== Assignment ==
Render the lines of the listing as a numbered list with blank lines omitted, from the line containing "80: (179, 167)" up to and including the final line of the listing. Leave the pictures out of your answer.

--- START ---

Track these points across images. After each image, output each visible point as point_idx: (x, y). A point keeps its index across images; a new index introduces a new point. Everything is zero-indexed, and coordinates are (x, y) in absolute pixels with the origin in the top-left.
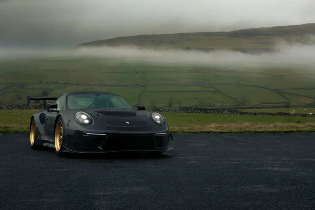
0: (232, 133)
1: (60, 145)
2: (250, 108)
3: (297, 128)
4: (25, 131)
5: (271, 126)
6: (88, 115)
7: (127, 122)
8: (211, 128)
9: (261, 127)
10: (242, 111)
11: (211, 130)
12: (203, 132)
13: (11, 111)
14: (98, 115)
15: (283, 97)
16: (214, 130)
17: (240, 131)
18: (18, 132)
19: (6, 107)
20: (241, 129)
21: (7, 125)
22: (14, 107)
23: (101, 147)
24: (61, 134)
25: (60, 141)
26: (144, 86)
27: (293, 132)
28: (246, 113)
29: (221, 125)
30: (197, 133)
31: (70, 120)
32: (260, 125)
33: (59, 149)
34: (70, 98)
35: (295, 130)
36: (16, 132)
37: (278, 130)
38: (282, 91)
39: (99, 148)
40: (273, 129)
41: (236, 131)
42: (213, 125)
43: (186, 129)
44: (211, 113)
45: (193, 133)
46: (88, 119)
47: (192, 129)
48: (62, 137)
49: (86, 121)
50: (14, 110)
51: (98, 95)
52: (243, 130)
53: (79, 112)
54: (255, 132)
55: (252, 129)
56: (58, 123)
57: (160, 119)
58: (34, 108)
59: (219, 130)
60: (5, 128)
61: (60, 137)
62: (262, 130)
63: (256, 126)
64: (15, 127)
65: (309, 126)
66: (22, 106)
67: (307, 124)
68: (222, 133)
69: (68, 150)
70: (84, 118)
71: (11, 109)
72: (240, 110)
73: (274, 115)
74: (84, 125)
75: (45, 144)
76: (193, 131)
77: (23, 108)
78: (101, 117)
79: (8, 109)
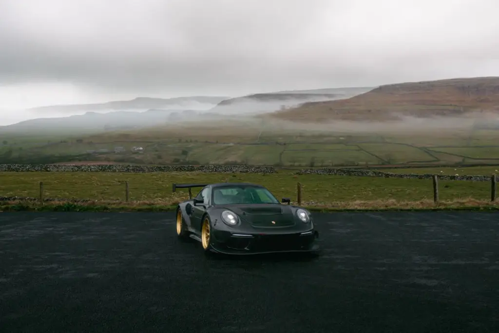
0: (377, 211)
1: (207, 242)
2: (395, 168)
3: (445, 205)
4: (169, 209)
5: (418, 202)
6: (235, 215)
7: (273, 222)
8: (355, 205)
9: (407, 204)
10: (388, 173)
11: (356, 207)
12: (348, 210)
13: (153, 173)
14: (244, 214)
15: (431, 155)
16: (359, 208)
17: (386, 208)
18: (162, 210)
20: (386, 206)
21: (151, 202)
22: (155, 169)
23: (247, 248)
24: (208, 231)
25: (207, 238)
26: (285, 144)
27: (440, 210)
29: (366, 202)
30: (341, 211)
31: (216, 220)
32: (406, 202)
33: (207, 246)
34: (216, 192)
36: (161, 210)
37: (425, 208)
38: (430, 149)
39: (246, 248)
40: (421, 207)
42: (358, 202)
43: (329, 206)
44: (355, 175)
45: (337, 211)
46: (235, 219)
47: (336, 206)
48: (209, 234)
49: (233, 222)
50: (155, 173)
51: (243, 189)
53: (226, 211)
54: (401, 210)
55: (398, 206)
56: (205, 221)
57: (306, 217)
59: (363, 208)
60: (149, 205)
61: (206, 234)
63: (403, 203)
65: (458, 202)
66: (163, 169)
68: (367, 211)
69: (215, 250)
70: (231, 218)
72: (385, 171)
74: (231, 226)
75: (191, 236)
76: (337, 208)
78: (247, 216)
79: (149, 171)
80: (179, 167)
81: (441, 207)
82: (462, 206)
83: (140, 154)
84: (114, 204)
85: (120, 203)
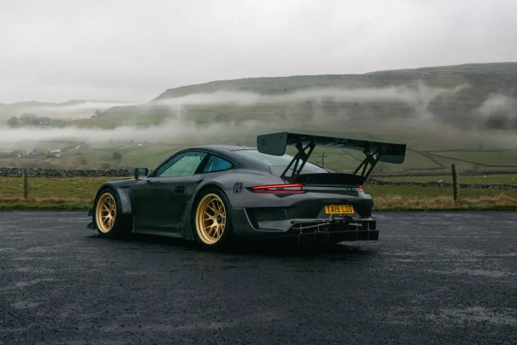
0: (377, 210)
2: (390, 176)
3: (469, 204)
5: (432, 200)
9: (418, 203)
10: (381, 181)
13: (73, 178)
15: (435, 161)
19: (65, 174)
20: (390, 205)
21: (63, 199)
22: (75, 174)
28: (386, 183)
32: (416, 200)
35: (466, 206)
37: (442, 207)
38: (432, 153)
40: (435, 206)
41: (384, 207)
50: (75, 178)
52: (393, 206)
54: (411, 210)
55: (406, 205)
58: (102, 176)
60: (59, 202)
62: (420, 207)
63: (412, 201)
64: (73, 201)
65: (486, 201)
67: (482, 198)
71: (72, 177)
72: (378, 179)
73: (424, 185)
77: (88, 175)
79: (67, 176)
80: (108, 172)
81: (464, 206)
82: (492, 205)
83: (57, 157)
84: (7, 201)
85: (16, 200)
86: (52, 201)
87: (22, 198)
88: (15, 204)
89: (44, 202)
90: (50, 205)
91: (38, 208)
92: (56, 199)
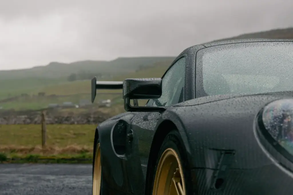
84: (21, 151)
85: (32, 149)
86: (74, 151)
87: (39, 147)
88: (28, 155)
89: (64, 151)
90: (70, 156)
91: (54, 159)
92: (79, 148)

--- END ---

== Result below ==
1. 80: (179, 167)
2. 81: (441, 207)
3. 82: (462, 206)
4. 83: (140, 154)
5. 84: (114, 204)
6. 85: (120, 203)
7. 0: (377, 210)
8. 2: (390, 176)
9. 3: (469, 204)
10. 5: (432, 200)
11. 9: (418, 203)
12. 10: (381, 181)
13. 13: (73, 178)
14. 15: (435, 161)
15. 19: (65, 174)
16. 20: (390, 205)
17. 21: (63, 199)
18. 22: (75, 174)
19. 28: (386, 183)
20. 32: (416, 200)
21. 35: (466, 206)
22. 37: (442, 207)
23. 38: (432, 153)
24. 40: (435, 206)
25. 41: (384, 207)
26. 50: (75, 178)
27. 52: (393, 206)
28. 54: (411, 210)
29. 55: (406, 205)
30. 58: (102, 176)
31. 60: (59, 202)
32. 62: (420, 207)
33. 63: (412, 201)
34. 64: (73, 201)
35. 65: (486, 201)
36. 67: (482, 198)
37. 71: (72, 177)
38. 72: (378, 179)
39. 73: (424, 185)
40. 77: (88, 175)
41. 79: (67, 176)
42. 80: (108, 172)
43. 81: (464, 206)
44. 82: (492, 205)
45. 83: (57, 157)
46. 84: (7, 201)
47. 85: (16, 200)
48. 86: (52, 201)
49. 87: (22, 198)
50. 88: (15, 204)
51. 89: (44, 202)
52. 90: (50, 205)
53. 91: (38, 208)
54. 92: (56, 199)
55. 84: (21, 151)
56. 85: (32, 149)
57. 86: (74, 151)
58. 87: (39, 147)
59. 88: (28, 155)
60. 89: (64, 151)
61. 90: (70, 156)
62. 91: (54, 159)
63. 92: (79, 148)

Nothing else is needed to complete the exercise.